Ce choix, longtemps justifié par le souci de fiabilité et de traçabilité des informations, s’est progressivement heurté à de vives critiques. Les arguments en faveur d’une meilleure protection de la vie privée se sont multipliés au fil des années. De nombreux dirigeants, notamment de petites structures, ont dénoncé les risques liés à cette exposition. Lorsqu’une société est domiciliée au domicile du gérant, comme c’est souvent le cas lors de la création d’entreprise, l’adresse privée devenait accessible à tous. Cette situation pouvait conduire à du harcèlement, à des pressions ou même à des menaces ciblées.

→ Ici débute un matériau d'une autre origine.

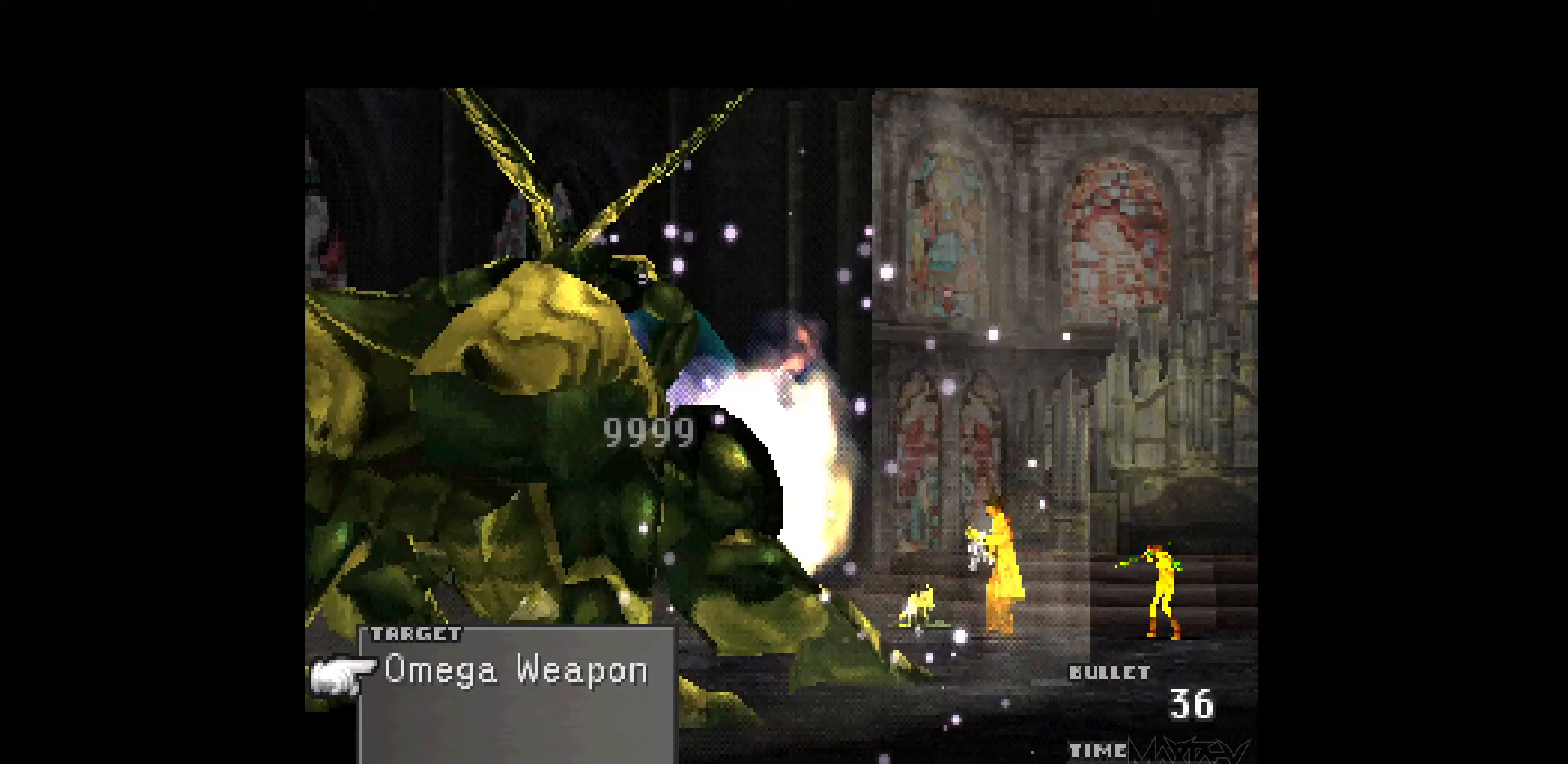
{"buttons": ["R1"], "events": [[117, "R1", "up"], [183, "R1", "down"], [317, "R1", "up"], [383, "R1", "down"]]}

L’avènement du RGPD, en 2018, a accentué ces tensions. Comment concilier les principes de minimisation et de protection des données personnelles avec une pratique qui rendait public un élément aussi intime que le domicile d’un chef d’entreprise ? La question n’était plus seulement juridique : elle devenait un enjeu de sécurité. Ces dernières années, des affaires médiatisées ont mis en lumière les dangers concrets que pouvaient représenter cette exposition, notamment pour les dirigeants d’entreprises évoluant dans des secteurs sensibles comme la cybersécurité, les cryptomonnaies ou le conseil stratégique.
Un décret attendu et une réforme de bon sens
C’est dans ce contexte que le décret n° 2025-840 du 22 août 2025 est venu trancher le débat. Publié au Journal officiel, il instaure une avancée de taille : les dirigeants, tout comme les associés indéfiniment responsables, peuvent désormais demander l’occultation de leur adresse personnelle dans les extraits Kbis rendus publics. La réforme est entrée en vigueur immédiatement, dès le 23 août 2025, et elle marque une rupture avec des décennies de pratiques inchangées.
Cette évolution répond à une double exigence. D’une part, elle sécurise la vie des entrepreneurs, en particulier ceux dont le domicile coïncide avec le siège social. D’autre part, elle maintient l’essentiel de la transparence économique, car les informations relatives à l’identité des dirigeants, au capital ou à l’objet social demeurent accessibles. Le Kbis conserve ainsi son rôle de garant de la fiabilité des informations commerciales, mais débarrassé d’une donnée jugée disproportionnée et dangereuse.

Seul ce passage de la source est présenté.